1. In a railway work-site machine having a chassis and a track displacing mechanical unit articulated in all azimuths and connected to said chassis by lifting, shifting and longitudinal displacement jacks, which unit comprises a shifting roller wheel with inner flange and an outer lifting hook mounted in opposition to each other on opposite sides of each line of rails for the guiding thereof on the track and for the grasping of the rails and means for adjusting the height and track respective transverse position of each lifting hook with respect to the roller wheel associated therewith, the improvement of the track displacing mechanical unit being composed of a hook support comprising a transverse girder on the two ends of which the two lifting hooks are mounted movable and adjustable transversely to the track and of a roller wheel support comprising a transverse girder parallel to the hook support girder and on the two ends of which the two shifting flanged roller wheels are mounted in fixed position, wherein one of said two transverse girders is connected to the chassis of the machine by a full-azimuth articulation device comprising at least one longitudinal displacement jack, said girder having a pivot on which is articulated and pivotally mounted in a plane perpendicular to said two girders at least one connecting arm to which is fastened the other girder, wherein the lifting jacks are connected to the lifting hook support and the shifting jacks are connected to the shifting roller wheel support, and wherein the two transverse girders of said two supports are connected by at least one jack for the adjustment of their height difference, whereby each lifting and shifting action passes directly from the lifting and shifting jacks to the hooks and flanged roller wheels.

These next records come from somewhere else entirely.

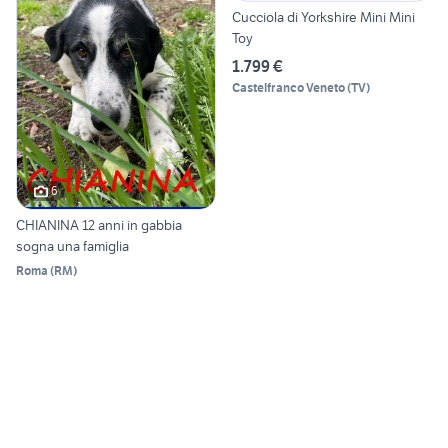
Cucciola di Yorkshire Mini Mini
Toy
1.799 €
Castelfranco Veneto
(
TV
)
6
CHIANINA 12 anni in gabbia
sogna una famiglia
Roma
(
RM
)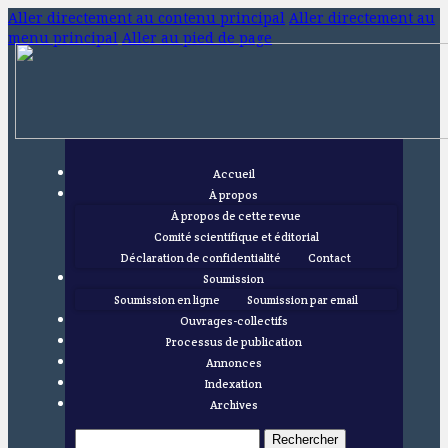
Aller directement au contenu principal
Aller directement au
menu principal
Aller au pied de page
Accueil
À propos
À propos de cette revue
Comité scientifique et éditorial
Déclaration de confidentialité
Contact
Soumission
Soumission en ligne
Soumission par email
Ouvrages-collectifs
Processus de publication
Annonces
Indexation
Archives
Rechercher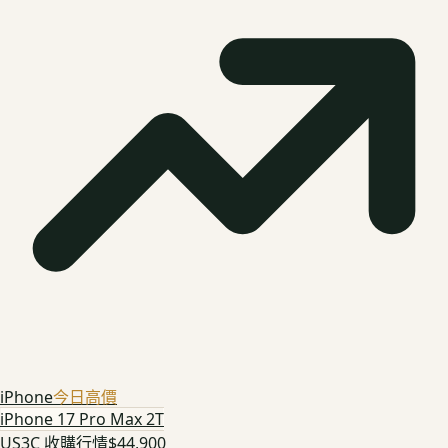
iPhone
今日高價
iPhone 17 Pro Max 2T
US3C 收購行情
$44,900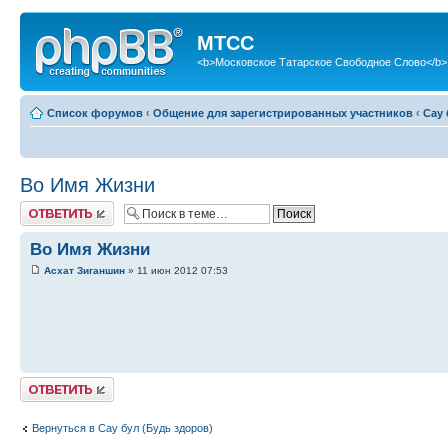
МТСС
<b>Московское Татарское Свободное Слово</b>
Список форумов
‹
Общение для зарегистрированных участников
‹
Сау 
Во Имя Жизни
Ответить
Во Имя Жизни
Асхат Зиганшин
» 11 июн 2012 07:53
Ответить
Вернуться в Сау бул (Будь здоров)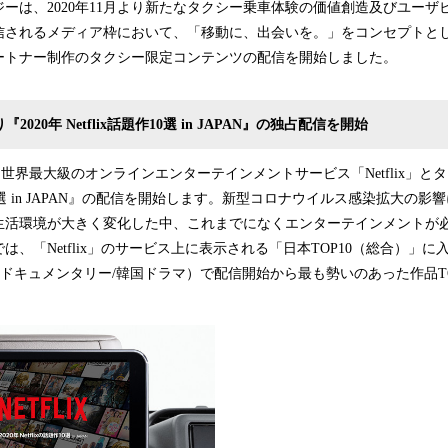
は、2020年11月より新たなタクシー乗車体験の価値創造及びユーザ
信されるメディア枠において、「移動に、出会いを。」をコンセプトと
ートナー制作のタクシー限定コンテンツの配信を開始しました。
り『2020年 Netflix話題作10選 in JAPAN』の独占配信を開始
、世界最大級のオンラインエンターテインメントサービス「Netflix」とタ
題作10選 in JAPAN』の配信を開始します。新型コロナウイルス感染拡大の
活環境が大きく変化した中、これまでになくエンターテインメントが必要
は、「Netflix」のサービス上に表示される「日本TOP10（総合）」に
/ドキュメンタリー/韓国ドラマ）で配信開始から最も勢いのあった作品T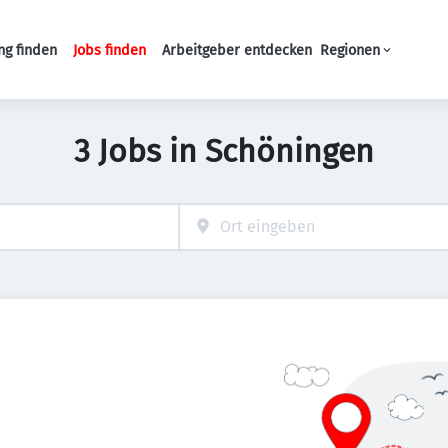
ng finden
Jobs finden
Arbeitgeber entdecken
Regionen
Haupt-Navigation
3 Jobs in Schöningen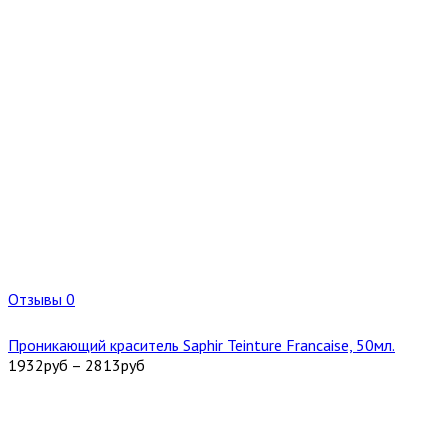
Отзывы 0
Проникающий краситель Saphir Teinture Francaise, 50мл.
1932
руб
–
2813
руб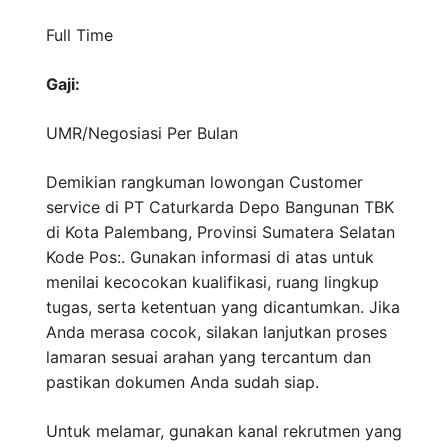
Full Time
Gaji:
UMR/Negosiasi
Per Bulan
Demikian rangkuman lowongan Customer
service di PT Caturkarda Depo Bangunan TBK
di Kota Palembang, Provinsi Sumatera Selatan
Kode Pos:. Gunakan informasi di atas untuk
menilai kecocokan kualifikasi, ruang lingkup
tugas, serta ketentuan yang dicantumkan. Jika
Anda merasa cocok, silakan lanjutkan proses
lamaran sesuai arahan yang tercantum dan
pastikan dokumen Anda sudah siap.
Untuk melamar, gunakan kanal rekrutmen yang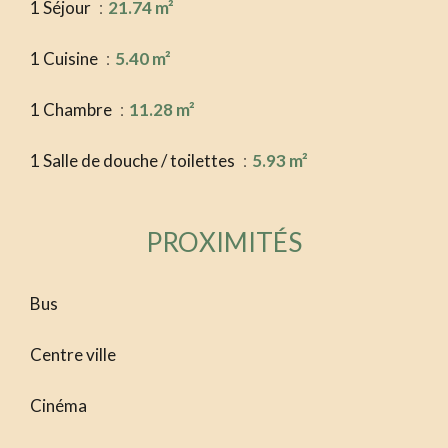
1 Séjour
21.74 m²
1 Cuisine
5.40 m²
1 Chambre
11.28 m²
1 Salle de douche / toilettes
5.93 m²
PROXIMITÉS
Bus
Centre ville
Cinéma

2. In a machine according to claim 1, the further improvement of the transverse girder connected to the machine chassis being fastened to a longitudinal bar articulated in all azimuths by its end in a joint borne by a bracket fastened to said chassis, said bar being connected to said bracket by a jack controlling the translation of the end of said bar in said joint.

3. In a machine according to claim 2, the further improvement of the pivot to which is articulated the connecting arm being fastened between the two ends of the longitudinal bar of the girder connected to the chassis.

4. In a machine according to claim 3, the further improvement of the transverse girders of the two supports being connected at their two ends by two jacks for regulating their height distance apart.

5. In a machine according to claim 1, the further improvement of each of said two lifting hooks being mounted movable and transversely adjustable on the girder of the hook support by translation on a round shaft parallel to said girder, wherein said translation is controlled by a double acting jack resting on said girder, and wherein the possible rotation of said hook around said shaft is limited to a predetermined value.

6. In a machine according to claim 5, the further improvement of the two jacks controlling the translation of the two hooks being fed by a hydraulic circuit comprising a connecting conduit joining the two homologous chambers of said two jacks, wherein said connecting conduit is placed in and out of circuit by a distributor connected in said conduit between said two chambers.